Background  Obstructive sleep apnea (OSA) is associated with changes in pharyngeal anatomy. The goal of this study was to objectively and reproducibly quantify pharyngeal anatomy using digital morphometrics based on a laser ruler, and to assess differences between apneics and controls and associations with AHI (apnea-hypopnea index). This is the first study to use digital morphometrics to quantify intraoral risk factors for OSA.

Methods  Digital photographs were obtained using an intraoral laser ruler and digital camera in 311 controls (mean AHI=4.2 events/hour) and 533 apneics (mean AHI=39.2 events/hour).

Results  The digital morphometric paradigm was validated and reproducible over time and camera distances. A larger modified Mallampati score and having a non-visible airway were associated with a higher AHI both unadjusted (p<0.001) and controlling for age, gender, race and BMI (p=0.015 and p=0.018, respectively).

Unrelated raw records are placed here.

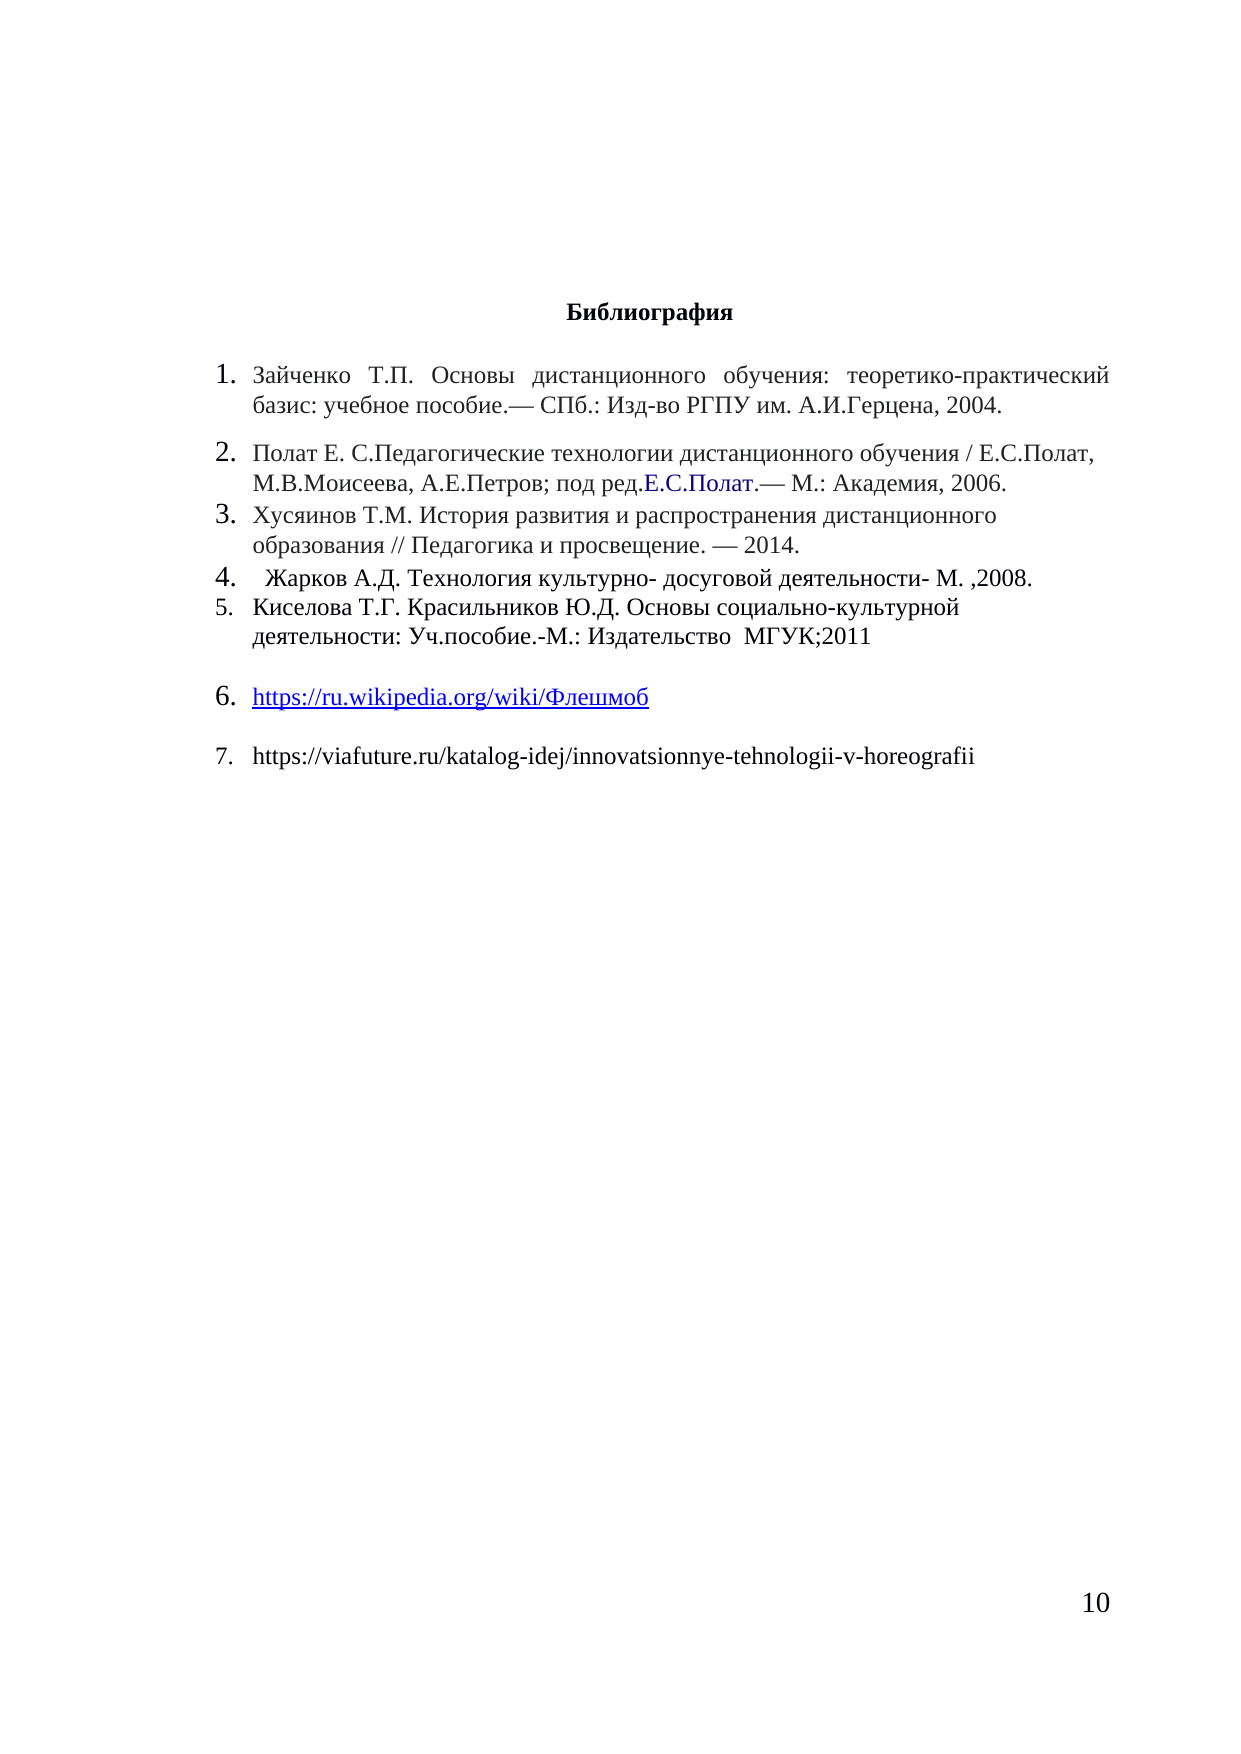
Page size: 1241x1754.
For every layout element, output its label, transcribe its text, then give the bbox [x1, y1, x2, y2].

list https://viafuture.ru/katalog-idej/innovatsionnye-tehnologii-v-horeografii [215, 741, 1110, 769]
list https://ru.wikipedia.org/wiki/Флешмоб [215, 678, 1110, 712]
text Библиография [177, 297, 1110, 326]
list Жарков А.Д. Технология культурно- досуговой деятельности- М. ,2008. [215, 559, 1110, 592]
list Хусяинов Т.М. История развития и распространения дистанционного образования // Педагогика и просвещение. — 2014. [215, 496, 1110, 559]
list Зайченко Т.П. Основы дистанционного обучения: теоретико-практический базис: учебное пособие.— СПб.: Изд-во РГПУ им. А.И.Герцена, 2004. [215, 356, 1110, 418]
list Полат Е. С.Педагогические технологии дистанционного обучения / Е.С.Полат, М.В.Моисеева, А.Е.Петров; под ред.Е.С.Полат.— М.: Академия, 2006. [215, 434, 1110, 496]
list Киселова Т.Г. Красильников Ю.Д. Основы социально-культурной деятельности: Уч.пособие.-М.: Издательство МГУК;2011 [215, 592, 1110, 650]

Measures of tongue size were larger in apneics versus controls in unadjusted models and controlling for age, gender and race, but non-significant controlling for BMI; similar results were observed with AHI severity. Multivariate regression suggests photography-based variables capture independent associations with OSA.

Conclusions  Measures of tongue size, airway visibility and Mallampati scores were associated with increased OSA risk and severity. This study shows that digital morphometrics is an accurate, high-throughput and non-invasive technique to identify anatomic OSA risk factors. Morphometrics may also provide a more reproducible and standardized measurement of the Mallampati score. Digital morphometrics represent an efficient and cost-effective method of examining intraoral crowding and tongue size when examining large populations, genetics or screening for OSA.